Yes, but with FTC-compliant disclosures. Testimonials must reflect typical results, not just exceptional outcomes. Include clear statements like "Individual results vary" near testimonials. If featuring a patient with an unusually positive outcome, disclose that the result may not be typical. Some state medical boards have additional restrictions — verify your jurisdiction's rules with a healthcare attorney.
What happens if an orthopedic practice's Google Business Profile has inaccurate information?
Inaccurate GBP information creates multiple risks: potential state medical board violations if credentials are misrepresented, FTC concerns if the inaccuracies mislead consumers, and Google penalties if structured data doesn't match displayed information. Google may also reduce visibility for profiles with verified accuracy issues. Audit your GBP quarterly against current credentials and affiliations.
Do FTC endorsement rules apply to reviews on Healthgrades or Google?
Third-party reviews you don't control aren't your endorsements. However, if you selectively solicit reviews (only asking happy patients), incentivize reviews without disclosure, or republish third-party reviews on your website, FTC rules apply. The safest approach: request reviews from all patients equally, never offer incentives, and add disclaimers when republishing positive reviews.
How do state medical board advertising rules differ from FTC guidelines?
FTC rules focus on deception and endorsements nationally. State boards regulate physician-specific claims within their jurisdiction — specialty advertising, credential representation, outcome claims, and comparative statements. A practice might be FTC-compliant but violate California's specific rules on advertising board certification. Multi-state practices should apply the most restrictive applicable standard.
What schema markup is required versus optional for orthopedic practice websites?

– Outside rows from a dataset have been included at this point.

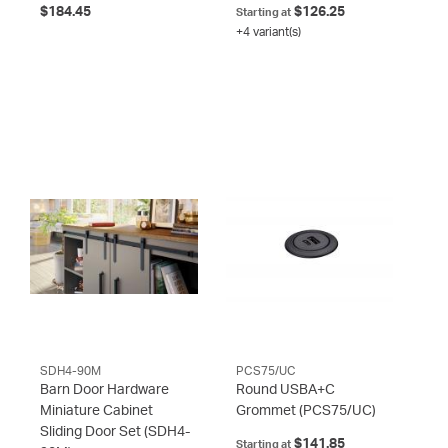
$184.45
$126.25
Starting at
+4 variant(s)
SDH4-90M
PCS75/UC
Barn Door Hardware
Round USBA+C
Miniature Cabinet
Grommet
(PCS75/UC)
Sliding Door Set
(SDH4-
$141.85
Starting at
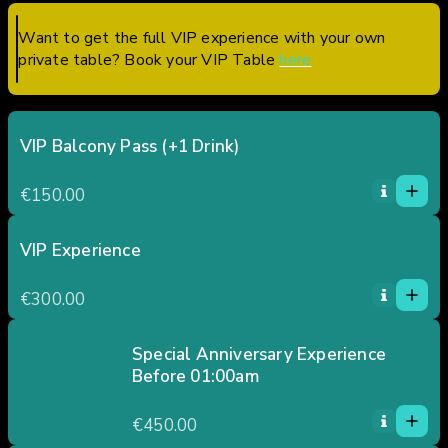
Want to get the full VIP experience with your own
private table? Book your VIP Table
here
VIP Balcony Pass (+1 Drink)
1
1
€150.00
0
2
3
VIP Experience
1
4
1
€300.00
5
0
2
3
Special Anniversary Experience
Before 01:00am
4
1
5
1
€450.00
0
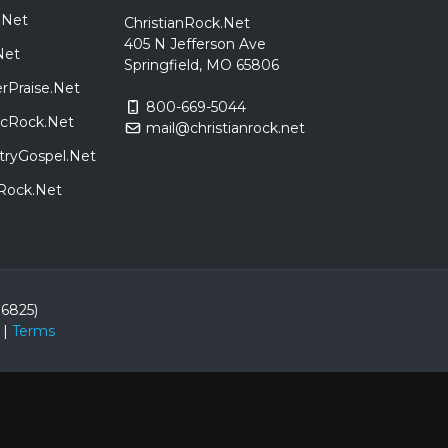
.Net
ChristianRock.Net
405 N Jefferson Ave
Net
Springfield, MO 65806
rPraise.Net
800-669-5044
sicRock.Net
mail@christianrock.net
tryGospel.Net
dRock.Net
86825)
|
Terms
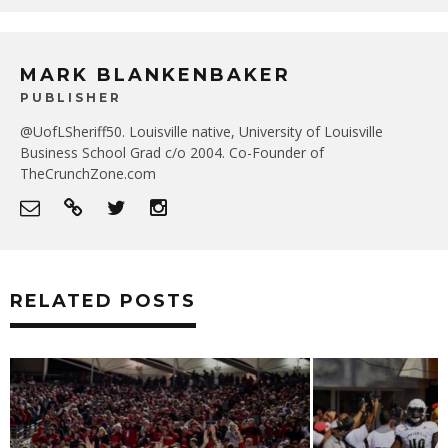
MARK BLANKENBAKER
PUBLISHER
@UofLSheriff50. Louisville native, University of Louisville
Business School Grad c/o 2004. Co-Founder of
TheCrunchZone.com
RELATED POSTS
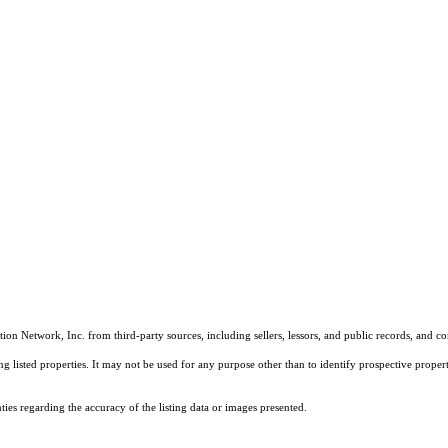
on Network, Inc. from third-party sources, including sellers, lessors, and public records, and 
listed properties. It may not be used for any purpose other than to identify prospective properti
es regarding the accuracy of the listing data or images presented.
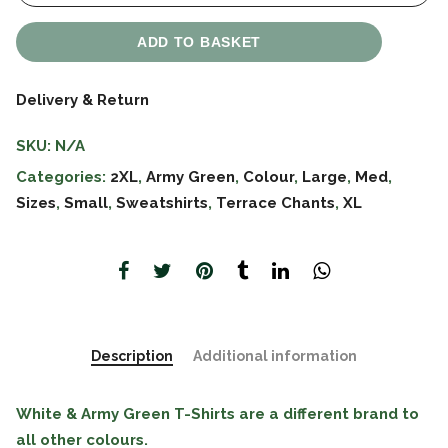
ADD TO BASKET
Delivery & Return
SKU:
N/A
Categories:
2XL
,
Army Green
,
Colour
,
Large
,
Med
,
Sizes
,
Small
,
Sweatshirts
,
Terrace Chants
,
XL
Description
Additional information
White & Army Green T-Shirts are a different brand to
all other colours.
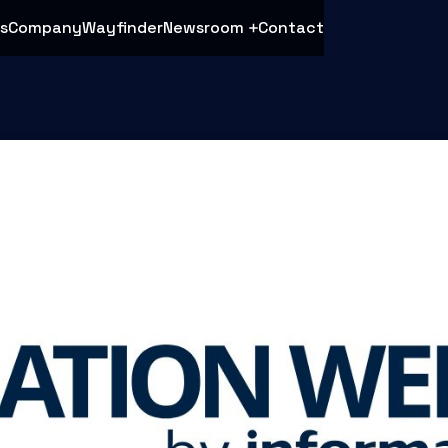
s
Company
Wayfinder
Newsroom
Contact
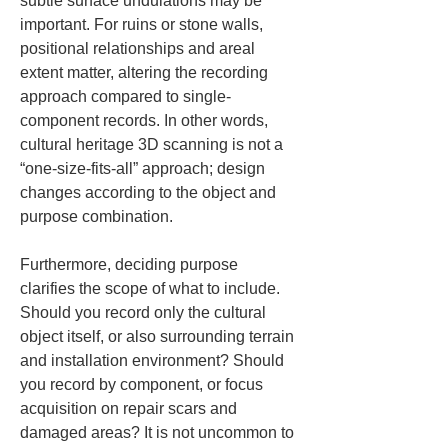
subtle surface undulations may be 
important. For ruins or stone walls, 
positional relationships and areal 
extent matter, altering the recording 
approach compared to single-
component records. In other words, 
cultural heritage 3D scanning is not a 
“one-size-fits-all” approach; design 
changes according to the object and 
purpose combination.
Furthermore, deciding purpose 
clarifies the scope of what to include. 
Should you record only the cultural 
object itself, or also surrounding terrain 
and installation environment? Should 
you record by component, or focus 
acquisition on repair scars and 
damaged areas? It is not uncommon to 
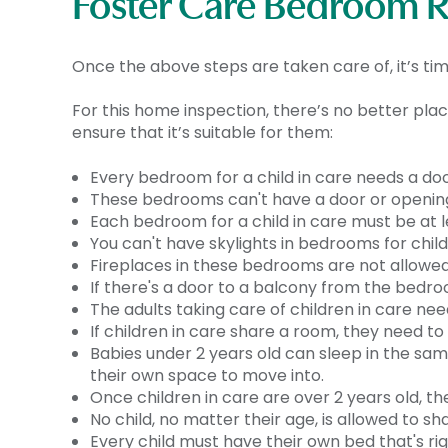
Foster Care Bedroom 
Once the above steps are taken care of, it’s t
For this home inspection, there’s no better plac
ensure that it’s suitable for them:
Every bedroom for a child in care needs a doo
These bedrooms can't have a door or opening
Each bedroom for a child in care must be at leas
You can't have skylights in bedrooms for child
Fireplaces in these bedrooms are not allowed
If there's a door to a balcony from the bedro
The adults taking care of children in care ne
If children in care share a room, they need t
Babies under 2 years old can sleep in the sam
their own space to move into.
Once children in care are over 2 years old, th
No child, no matter their age, is allowed to sh
Every child must have their own bed that's ri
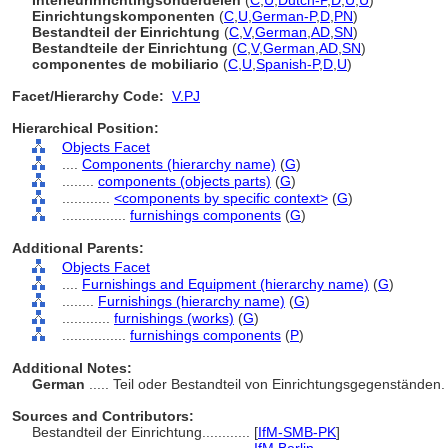
Interieurinrichtingsonderdelen
(
C
,
U
,
Dutch-P
,
D
,
U
,
U
)
Einrichtungskomponenten
(
C
,
U
,
German-P
,
D
,
PN
)
Bestandteil der Einrichtung
(
C
,
V
,
German
,
AD
,
SN
)
Bestandteile der Einrichtung
(
C
,
V
,
German
,
AD
,
SN
)
componentes de mobiliario
(
C
,
U
,
Spanish-P
,
D
,
U
)
Facet/Hierarchy Code:
V.PJ
Hierarchical Position:
Objects Facet
....
Components (hierarchy name)
(
G
)
........
components (objects parts)
(
G
)
............
<components by specific context>
(
G
)
................
furnishings components
(
G
)
Additional Parents:
Objects Facet
....
Furnishings and Equipment (hierarchy name)
(
G
)
........
Furnishings (hierarchy name)
(
G
)
............
furnishings (works)
(
G
)
................
furnishings components
(
P
)
Additional Notes:
German
..... Teil oder Bestandteil von Einrichtungsgegenständen
Sources and Contributors:
Bestandteil der Einrichtung............
[
IfM-SMB-PK
]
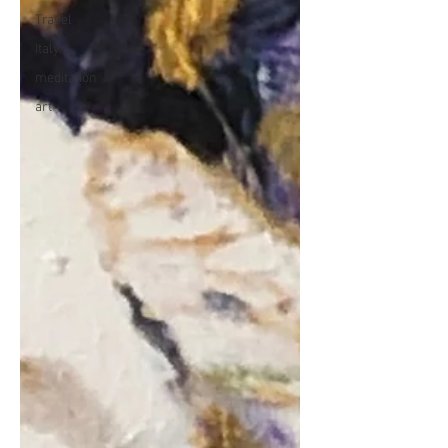
Travel
Italy
meditation
art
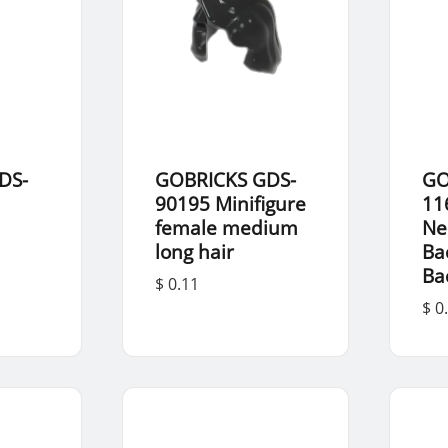
DS-
GOBRICKS GDS-
GO
d
90195 Minifigure
11
female medium
Ne
long hair
Ba
Ba
$ 0.11
$ 0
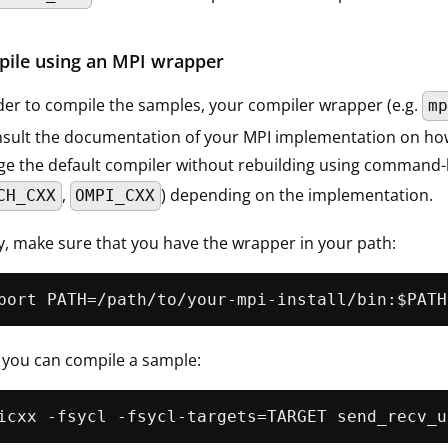
ile using an MPI wrapper
der to compile the samples, your compiler wrapper (e.g.
mp
nsult the documentation of your MPI implementation on how t
e the default compiler without rebuilding using command-l
,
) depending on the implementation.
CH_CXX
OMPI_CXX
ly, make sure that you have the wrapper in your path:
 you can compile a sample:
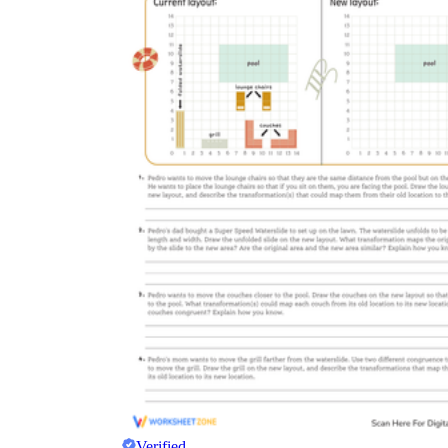
Verified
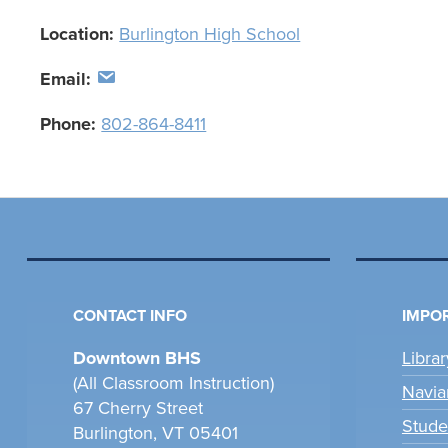
Location:
Burlington High School
Email:
Phone:
802-864-8411
CONTACT INFO
IMPOR
Downtown BHS
Libra
(All Classroom Instruction)
Navia
67 Cherry Street
Stude
Burlington, VT 05401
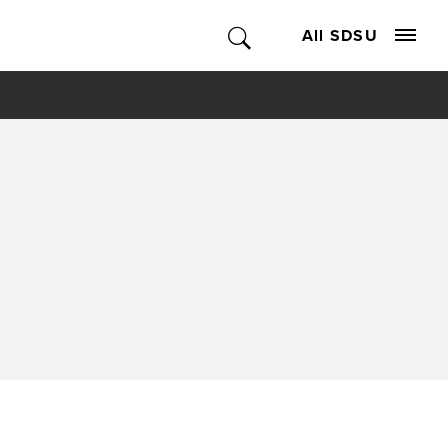
All SDSU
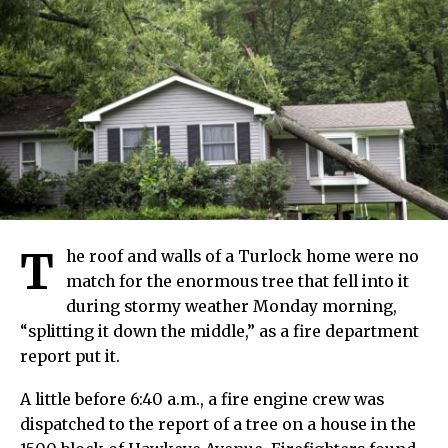
T
he roof and walls of a Turlock home were no
match for the enormous tree that fell into it
during stormy weather Monday morning,
“splitting it down the middle,” as a fire department
report put it.
A little before 6:40 a.m., a fire engine crew was
dispatched to the report of a tree on a house in the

No schema is strictly required — sites rank without it. However, Physician, MedicalOrganization, and LocalBusiness schema improve search feature eligibility. MedicalProcedure and MedicalCondition schema can enhance procedure page visibility. The key rule: any schema you implement must be accurate. Misleading structured data in healthcare can trigger manual penalties and damages trust signals.
Can an orthopedic surgeon claim to be a 'specialist' on their website?
This varies by state. Some states restrict "specialist" claims to physicians with specific board certifications. Others allow it with appropriate context. "Board-certified orthopedic surgeon" is generally safe if accurate. "Knee specialist" might require additional verification in certain jurisdictions. Check your state medical board's advertising rules — and when in doubt, use verifiable credential language instead.